Sanqingtan roast goose

"Adhering to the Oriental classic delicious, high-end traditional high-quality Cantonese cuisine", sanqingtan has made breakthroughs and innovations in the service mode, food material selection, space design and consumption experience on the basis of traditional Cantonese cuisine brands, redefining the "roast goose" and the new nightlife mode of Sanlitun.

Table Italian Dining

The fashionable Italian restaurant, with 110 seats, exquisite design, elegant box, open kitchen and extra large special-shaped dining table in the center, all highlight the business theme and unique atmosphere of the restaurant. Selected excellent ingredients, innovative cooking techniques, and advocating natural cooking ideas, executive chef Achille uses his passion to stimulate the original taste and essence of dishes, presenting them to you as a beautiful dish.

Azur poly

To "gather" here, let the enthusiastic service and carefully cooked dishes take you on a brand-new gourmet journey.

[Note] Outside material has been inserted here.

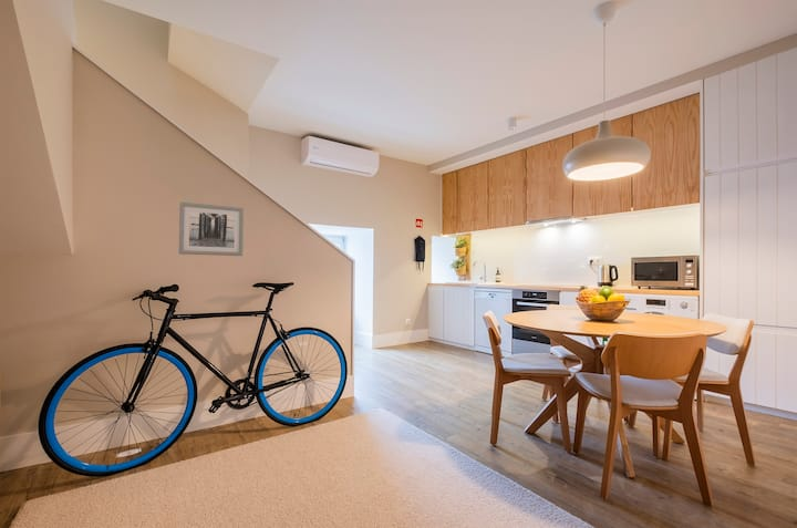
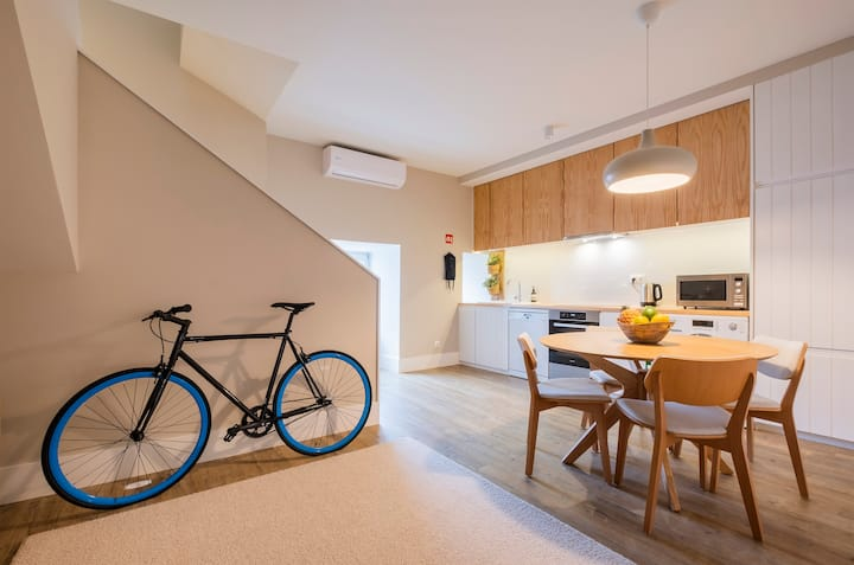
- wall art [178,201,245,257]
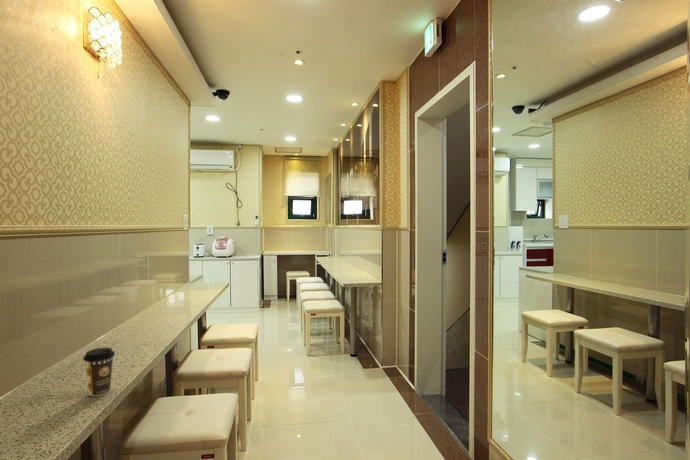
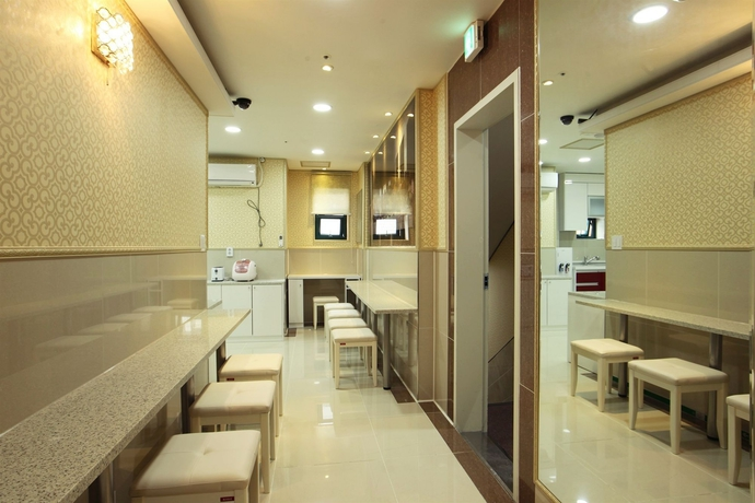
- coffee cup [82,347,116,397]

Yongyong Wangchuan flavor River fresh Restaurant

With a history of 70 years, Sichuan permanent Wangchuan flavor River fresh restaurant opened for the first time in Beijing, on the 6th floor of Wanda Mandarin Hotel. Yongyong Wangchuan flavor River fresh restaurant only selects the cliff catfish growing around the rocks in the Tuojiang River Basin of Sichuan Province. It adopts unique cooking techniques, with pepper, pepper, garlic and secret seasoning from Sichuan, and adds homemade pickles. This dish can stand the fault of any Sichuan guests.

Changan, Dade

Banquet cooking, one of the three major Japanese cuisine, is the representative banquet food in Japan. Different from the traditional Chinese banquets, the Japanese banquet emphasizes serving dishes in order, but the dishes are rich in variety and less in quantity. Compared with the complex cooking methods, Japanese banquet pays more attention to the freshness of ingredients and the art of setting dishes. With his unique ingenuity, Dade Chang"an showed the Japanese banquet culture to everyone.